Apparently Qubes hardware compatibility is quite narrow; but the concept does fascinate me. If I could ever afford a machine which I knew it ran on, I’d surely want to!
Comments on experience with this appreciated - thanks
Apparently Qubes hardware compatibility is quite narrow; but the concept does fascinate me. If I could ever afford a machine which I knew it ran on, I’d surely want to!
Comments on experience with this appreciated - thanks
I’ve tried running it on my Acer laptop, on an Intel Nuc and an Asus desktop, in all cases the installation failed and I tried different memory sticks, insuring I was using dd correctly, checking guides, ect.
The only reason I use VMs ontop of CentOS is because I can’t get Qubes to work
On a side note… I think it’s really intended for Intel processors or that’s the vibe I get from the documentation.
Would love to hear people’s experiences too…

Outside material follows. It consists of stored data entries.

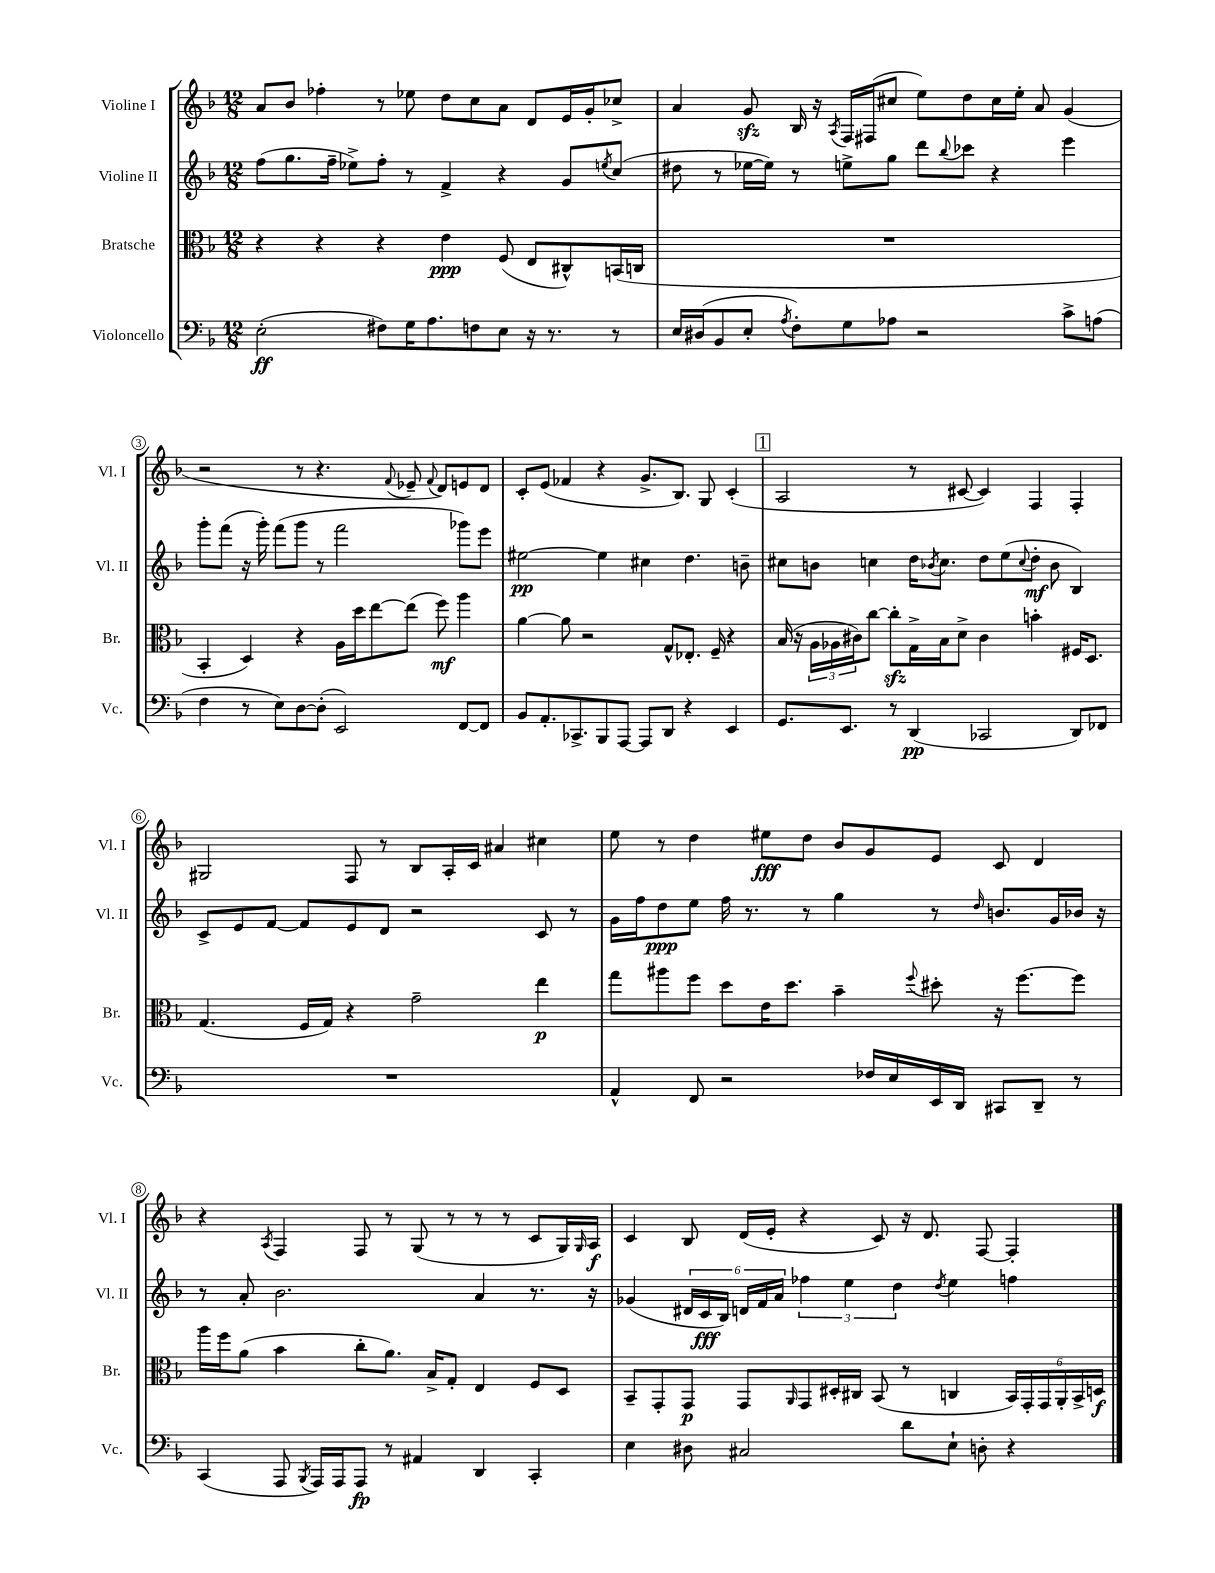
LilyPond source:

<<
\new StaffGroup <<
\new Staff = "s0" \with { instrumentName = "Violine I" shortInstrumentName = "Vl. I" } {
    \clef treble \key f \major \numericTimeSignature \time 12/8
    a'8 bes'8 fes''4-. r8 ees''8 d''8 c''8 a'8 d'8 e'16 g'16-. ces''8-> |
    a'4 g'8\sfz bes16 r16 \acciaccatura { a8 } f16 fis16( cis''8 e''8) d''8 cis''16 e''16-. a'8 g'4( |
    r2 r8 r4. \appoggiatura { f'8 } ees'8-- \appoggiatura { f'8 } d'8) e'8 d'8 |
    c'8-. e'8( fes'4 r4 g'8.-> bes8.) g8 c'4-.( |
    \mark \markup { \box "1" } a2 r8 cis'8~ cis'4) f4 f4-. |
    gis2 f8 r8 bes8 a16-. c'16 ais'4 cis''4 |
    e''8 r8 d''4 eis''8\fff d''8 bes'8 g'8 e'8 c'8 d'4 |
    r4 \acciaccatura { a8 } f4 f8 r8 g8( r8 r8 r8 c'8 g16) \grace { g16 } a16\f |
    c'4 bes8 d'16( e'16-. r4 c'8) r16 d'8. f8~ f4-. \bar "|." |
}
\new Staff = "s1" \with { instrumentName = "Violine II" shortInstrumentName = "Vl. II" } {
    \clef treble \key f \major \numericTimeSignature \time 12/8
    f''8( g''8. f''16-- ees''8->) f''8-. r8 f'4-> r4 g'8 \acciaccatura { e''8 } c''8( |
    dis''8 r8 ees''16~ ees''16) r8 e''8-> g''8 d'''8 \appoggiatura { bes''8 } ces'''8 r4 e'''4 |
    g'''8-. f'''8( r16 g'''16-.) f'''8( g'''8 r8 f'''2 ges'''8) e'''8 |
    eis''2~\pp eis''4 cis''4 d''4. b'8-- |
    \mark \markup { \box "1" } cis''8 b'8 c''4 d''16 \acciaccatura { bes'8 } c''8. d''8 e''8( \appoggiatura { c''8 } d''8-.\mf bes'8 bes4) |
    c'8-> e'8 f'8~ f'8 e'8 d'8 r2 c'8 r8 |
    g'16 f''16 d''8\ppp e''8 f''16 r8. r8 g''4 r8 \grace { d''16 } b'8. g'16 bes'16 r16 |
    r8 a'8-. bes'2. a'4 r8. r16 |
    ges'4( \tuplet 6/4 { dis'16 c'16\fff bes16) d'16 f'16 a'16 } \tuplet 3/2 { fes''4 e''4 d''4 } \acciaccatura { d''8 } e''4 f''4 \bar "|." |
}
\new Staff = "s2" \with { instrumentName = "Bratsche" shortInstrumentName = "Br." } {
    \clef alto \key f \major \numericTimeSignature \time 12/8
    r4 r4 r4 e'4\ppp f8( e8 cis8-^) b,16( c16 |
    R1. |
    bes,4-. d4) r4 a16 d''16 e''8~ e''8( f''8\mf) a''4 |
    a'4~ a'8 r2 g8-^ ees8.-. f16-- r4 |
    \mark \markup { \box "1" } bes16( r16 \tuplet 3/2 { a16 aes16 cis'16) } c''8~ c''8-.\sfz g16-> bes16 d'8-> cis'4 b'4-. fis16 d8. |
    g4.( f16 g16) r4 g'2-- e''4\p |
    g''8 ais''8 f''8 d''8 e'16 d''8. bes'4-- \appoggiatura { f''8 } dis''8-. r16 f''8.~ f''8 |
    a''16 f''16 a'8( bes'4 c''8-. a'8.) bes16-> g8-. e4 f8 d8 |
    bes,8-- g,8-. g,8\p g,8 \grace { a,16 } g,8 dis16-. cis16 bes,8( r8 c4 \tuplet 6/4 { bes,16) g,16-. g,16 a,16-. bes,16-> d16\f } \bar "|." |
}
\new Staff = "s3" \with { instrumentName = "Violoncello" shortInstrumentName = "Vc." } {
    \clef bass \key f \major \numericTimeSignature \time 12/8
    e2-.\ff( fis8) g16 a8. f8 e8 r16 r8. r8 |
    e16 dis16( bes,8 e8-. \acciaccatura { a8 } f8-.) g8 aes8 r2 c'8-> a8( |
    f4 r8 e8) d8~ d8-.( e,2) f,8~ f,8 |
    bes,8 a,8.-. ces,8.-> bes,,8 a,,8~ a,,8 d,8 r4 e,4 |
    \mark \markup { \box "1" } g,8. e,8. r8 d,4\pp( ces,2 d,8) fes,8 |
    R1. |
    a,4-^ f,8 r2 fes16 e16 e,16 d,16 cis,8 d,8-- r8 |
    c,4( a,,8 \acciaccatura { bes,,8 } a,,16) a,,16 a,,8\fp r8 ais,4 d,4 c,4-. |
    e4 dis8 cis2 d'8 e8-! d8-. r4 \bar "|." |
}
>>
>>
\layout { \context { \Score \override BarNumber.stencil = #(make-stencil-circler 0.1 0.3 ly:text-interface::print) } }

Thanks for your feedback. One of the reasons why I mentioned cost is it seems that the higher end Lenovos and Dells were pretty-much the only models consistently stated as compatible with it and they’re quite pricey. I find Acer more affordable and generally very compatible with Linux. I also would prefer to use AMD for both CPU and GPU in future, so if Qubes OS has difficulty with that, then that would be unfortunate.
I installed it on a System76 Lemur 6 laptop. There was a PCI card issue though so I installed PopOS back over it. I’ve just gotten a Dell Optiplex 990 MiniTower which according to the Qubes website is supposed to run Qubes well. I will try installing Qubes on it this weekend.
What I’d like to know is what is a currently manufactured laptop that runs it well. If anyone knows please tell me. I’ve heard Librem 14 runs it but haven’t been able to confirm.
Attempted to install Qubes R4 on the Dell Optiplex 990 and it said the hardware wasn’t supported. So I installed Debian Buster on it instead.
I think the difficulty is if it’s so hardware specific, with both hardware and software components changing so frequently, how can we ever predict it will work on a machine we purchase for that purpose?